Baseline Model Orbit Propagator

Since many participants do not have a background in space or astrodynamics, we have provided a high-fidelity orbit propagator that participants may use if they decide to take an approach that relies on propagating a spacecraft’s initial orbit. This tool can propagate a satellite through a custom atmospheric model, and considers these additional perturbations: Earth’s non-spherical gravity field, solar radiation pressure, lunisolar third body accelerations, and Earth solid tides.

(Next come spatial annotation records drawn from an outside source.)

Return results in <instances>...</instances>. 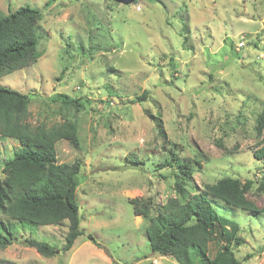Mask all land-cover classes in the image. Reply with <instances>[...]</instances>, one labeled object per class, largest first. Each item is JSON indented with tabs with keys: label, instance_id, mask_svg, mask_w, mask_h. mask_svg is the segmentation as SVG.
Masks as SVG:
<instances>
[{
	"label": "rangeland",
	"instance_id": "1",
	"mask_svg": "<svg viewBox=\"0 0 264 264\" xmlns=\"http://www.w3.org/2000/svg\"><path fill=\"white\" fill-rule=\"evenodd\" d=\"M48 1L0 0L4 14L30 6L44 15L39 59L0 77V86L30 97L32 125H76L77 144L61 140L56 151L59 164L81 165L76 197L85 235L66 252L68 222L12 221L15 240L0 248V264H178L153 253L149 222L130 204L178 197L173 171L162 167L168 157L188 165L190 195L234 178L252 183L248 198L264 209V158L253 155L264 144V132H256L264 110V0ZM19 148L14 139L0 141V168ZM211 201L228 219L211 258L239 224L245 243L236 257L264 264V213ZM29 238L56 254L39 255L24 244Z\"/></svg>",
	"mask_w": 264,
	"mask_h": 264
},
{
	"label": "trees",
	"instance_id": "2",
	"mask_svg": "<svg viewBox=\"0 0 264 264\" xmlns=\"http://www.w3.org/2000/svg\"><path fill=\"white\" fill-rule=\"evenodd\" d=\"M55 2L49 0L48 4ZM40 9L23 6L16 11L0 12V77L25 69L37 62L39 54ZM67 105L79 106L78 101L58 96ZM30 97L0 86V141L15 140L20 148L14 157L2 162L0 168V248L13 243L17 231L13 222L23 226L47 227L68 222L64 251H72L76 240L85 235L80 227L82 219L77 201L80 163L59 164L56 144L68 140L77 144V127L65 121L51 128L43 124L32 125L29 110ZM159 135L166 139L162 122L157 121ZM259 137L264 132V110L256 119ZM258 160L264 158V144L253 153ZM162 167H170L175 178L174 189L178 197L164 205L153 199H133L130 204L135 216L149 222L146 234L155 255L171 257L178 264H242L236 257L237 247L245 243L239 235V224L232 225V234L216 255L211 258L210 244L216 238L220 224L228 223L213 207V201L241 209L245 213H264L248 198L251 182L242 184L234 178H223L206 186L203 193L190 195L186 185L188 165H177L167 158ZM30 226V227H31ZM228 228V232H229ZM230 233V232H229ZM90 240H94L91 234ZM95 241V240H94ZM39 255L53 257L57 249L35 238L24 240Z\"/></svg>",
	"mask_w": 264,
	"mask_h": 264
},
{
	"label": "built area",
	"instance_id": "3",
	"mask_svg": "<svg viewBox=\"0 0 264 264\" xmlns=\"http://www.w3.org/2000/svg\"><path fill=\"white\" fill-rule=\"evenodd\" d=\"M244 45V40H241L240 42H239V44H238V47L240 48V47H242Z\"/></svg>",
	"mask_w": 264,
	"mask_h": 264
}]
</instances>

The propagator’s outputs are composed of the satellite’s orbital state vector and the instantaneous density of the model at every iteration. The propagator is implemented using the Orekit Python Wrapper, and the tutorial is a Jupyter Notebook in Python.

You can access the propagator and its accompanying tutorial in our GitHub devkit here. To use it, simply open propagator_tutorial.ipynb and follow the instructions to download and set-up Orekit. The tutorial also includes instructions on how to add your own atmospheric model and toggle the propagation settings. These resources are intended to help any participants who are not experienced with orbit propagation and would like to incorporate a propagator into their model. Competitors are more than welcome to use alternative propagation tools or to submit models that do not rely on orbit propagation at all.